#### [WHAT YOU NEED TO DO]
Copy the result of filtering the entries below for lines that include the string "Game".

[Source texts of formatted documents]
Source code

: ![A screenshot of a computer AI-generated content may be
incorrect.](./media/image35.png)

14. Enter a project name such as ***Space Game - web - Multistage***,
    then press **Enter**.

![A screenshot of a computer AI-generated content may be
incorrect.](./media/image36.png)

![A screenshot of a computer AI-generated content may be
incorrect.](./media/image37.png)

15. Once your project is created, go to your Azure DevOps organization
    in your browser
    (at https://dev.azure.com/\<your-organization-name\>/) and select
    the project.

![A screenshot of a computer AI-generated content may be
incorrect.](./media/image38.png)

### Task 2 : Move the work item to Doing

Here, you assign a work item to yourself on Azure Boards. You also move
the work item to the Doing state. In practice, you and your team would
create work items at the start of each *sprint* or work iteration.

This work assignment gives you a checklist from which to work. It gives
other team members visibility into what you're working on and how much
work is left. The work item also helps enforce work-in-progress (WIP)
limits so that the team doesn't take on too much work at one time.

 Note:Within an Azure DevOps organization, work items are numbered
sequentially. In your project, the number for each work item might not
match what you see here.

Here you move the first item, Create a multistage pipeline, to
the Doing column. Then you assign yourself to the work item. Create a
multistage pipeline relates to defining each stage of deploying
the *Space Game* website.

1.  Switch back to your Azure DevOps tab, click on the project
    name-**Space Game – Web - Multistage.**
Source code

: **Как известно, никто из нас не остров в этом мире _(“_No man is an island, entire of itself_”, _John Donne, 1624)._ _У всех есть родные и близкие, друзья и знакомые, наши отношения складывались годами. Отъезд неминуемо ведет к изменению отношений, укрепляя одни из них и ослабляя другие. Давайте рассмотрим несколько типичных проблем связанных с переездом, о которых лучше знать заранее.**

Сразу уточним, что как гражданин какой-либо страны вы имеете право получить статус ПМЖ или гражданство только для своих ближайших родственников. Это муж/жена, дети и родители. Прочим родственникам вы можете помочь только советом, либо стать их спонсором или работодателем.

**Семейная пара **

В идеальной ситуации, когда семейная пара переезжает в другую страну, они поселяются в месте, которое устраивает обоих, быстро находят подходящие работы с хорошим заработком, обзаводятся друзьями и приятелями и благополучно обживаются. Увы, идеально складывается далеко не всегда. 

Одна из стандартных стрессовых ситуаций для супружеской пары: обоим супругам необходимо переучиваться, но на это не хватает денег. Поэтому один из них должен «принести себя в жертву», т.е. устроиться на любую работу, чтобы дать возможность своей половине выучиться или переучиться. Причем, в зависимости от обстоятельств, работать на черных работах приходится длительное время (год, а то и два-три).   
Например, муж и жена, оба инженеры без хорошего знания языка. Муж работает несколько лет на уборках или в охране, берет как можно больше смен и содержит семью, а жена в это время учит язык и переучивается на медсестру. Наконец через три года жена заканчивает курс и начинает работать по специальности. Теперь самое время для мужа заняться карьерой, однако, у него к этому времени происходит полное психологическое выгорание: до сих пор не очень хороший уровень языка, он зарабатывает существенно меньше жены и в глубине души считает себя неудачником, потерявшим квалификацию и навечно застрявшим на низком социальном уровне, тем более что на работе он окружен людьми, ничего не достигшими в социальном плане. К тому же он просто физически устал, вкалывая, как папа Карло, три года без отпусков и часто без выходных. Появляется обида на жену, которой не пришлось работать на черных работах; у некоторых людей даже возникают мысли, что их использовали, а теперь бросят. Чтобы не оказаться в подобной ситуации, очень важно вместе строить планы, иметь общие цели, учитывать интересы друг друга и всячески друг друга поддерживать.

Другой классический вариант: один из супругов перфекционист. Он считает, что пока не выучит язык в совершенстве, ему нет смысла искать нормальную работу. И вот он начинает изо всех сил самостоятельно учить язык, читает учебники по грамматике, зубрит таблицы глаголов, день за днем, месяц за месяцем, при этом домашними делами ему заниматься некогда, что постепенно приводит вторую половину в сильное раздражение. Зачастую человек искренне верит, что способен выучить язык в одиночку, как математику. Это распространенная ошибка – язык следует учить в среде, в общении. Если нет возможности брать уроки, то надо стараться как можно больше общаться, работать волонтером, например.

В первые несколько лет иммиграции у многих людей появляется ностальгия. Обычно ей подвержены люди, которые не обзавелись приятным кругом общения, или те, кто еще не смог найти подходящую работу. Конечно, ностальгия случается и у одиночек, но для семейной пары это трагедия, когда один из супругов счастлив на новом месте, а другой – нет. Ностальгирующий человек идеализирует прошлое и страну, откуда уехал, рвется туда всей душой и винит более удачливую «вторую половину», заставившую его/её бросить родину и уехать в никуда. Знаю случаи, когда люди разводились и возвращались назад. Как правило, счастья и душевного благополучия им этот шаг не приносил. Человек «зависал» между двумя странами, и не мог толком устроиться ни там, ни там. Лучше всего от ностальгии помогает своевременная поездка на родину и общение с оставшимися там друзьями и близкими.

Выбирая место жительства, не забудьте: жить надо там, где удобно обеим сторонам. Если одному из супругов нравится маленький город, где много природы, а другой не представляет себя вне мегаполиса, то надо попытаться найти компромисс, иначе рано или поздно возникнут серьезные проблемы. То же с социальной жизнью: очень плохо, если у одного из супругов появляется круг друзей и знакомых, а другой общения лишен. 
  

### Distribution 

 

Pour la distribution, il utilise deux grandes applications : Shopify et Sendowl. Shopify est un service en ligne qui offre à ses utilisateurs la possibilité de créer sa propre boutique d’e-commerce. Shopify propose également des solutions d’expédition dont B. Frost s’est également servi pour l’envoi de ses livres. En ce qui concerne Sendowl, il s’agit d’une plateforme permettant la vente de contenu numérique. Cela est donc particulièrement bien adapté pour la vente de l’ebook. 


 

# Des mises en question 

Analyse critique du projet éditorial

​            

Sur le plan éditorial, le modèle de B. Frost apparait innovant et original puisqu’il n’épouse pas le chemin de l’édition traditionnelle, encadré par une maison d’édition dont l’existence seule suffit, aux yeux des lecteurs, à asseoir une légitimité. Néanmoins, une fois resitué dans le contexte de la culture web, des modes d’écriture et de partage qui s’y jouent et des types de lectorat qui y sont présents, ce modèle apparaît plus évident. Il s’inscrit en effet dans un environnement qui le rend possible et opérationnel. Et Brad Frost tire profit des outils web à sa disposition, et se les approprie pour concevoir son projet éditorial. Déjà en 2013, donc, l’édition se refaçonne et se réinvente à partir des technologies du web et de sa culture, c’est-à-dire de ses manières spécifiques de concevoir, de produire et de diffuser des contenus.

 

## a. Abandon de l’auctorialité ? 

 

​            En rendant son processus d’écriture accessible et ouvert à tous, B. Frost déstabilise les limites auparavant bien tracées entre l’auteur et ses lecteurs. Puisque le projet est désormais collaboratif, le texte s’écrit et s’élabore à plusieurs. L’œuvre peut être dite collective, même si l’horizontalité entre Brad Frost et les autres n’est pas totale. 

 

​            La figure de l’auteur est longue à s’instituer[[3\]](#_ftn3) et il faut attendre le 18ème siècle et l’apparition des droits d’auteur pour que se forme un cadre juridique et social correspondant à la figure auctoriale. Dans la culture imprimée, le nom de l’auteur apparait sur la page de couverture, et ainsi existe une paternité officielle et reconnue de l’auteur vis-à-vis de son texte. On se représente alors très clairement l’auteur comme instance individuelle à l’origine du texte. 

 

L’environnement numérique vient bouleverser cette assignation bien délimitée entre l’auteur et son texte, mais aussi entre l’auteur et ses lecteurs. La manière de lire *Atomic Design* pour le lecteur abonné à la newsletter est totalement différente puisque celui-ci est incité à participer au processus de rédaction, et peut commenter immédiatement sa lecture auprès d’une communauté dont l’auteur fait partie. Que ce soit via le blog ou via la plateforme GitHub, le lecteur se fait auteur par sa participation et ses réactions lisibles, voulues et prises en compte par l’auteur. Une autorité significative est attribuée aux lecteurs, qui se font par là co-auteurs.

#### [TASK ANSWER]
14. Enter a project name such as ***Space Game - web - Multistage***,
the *Space Game* website.
    name-**Space Game – Web - Multistage.**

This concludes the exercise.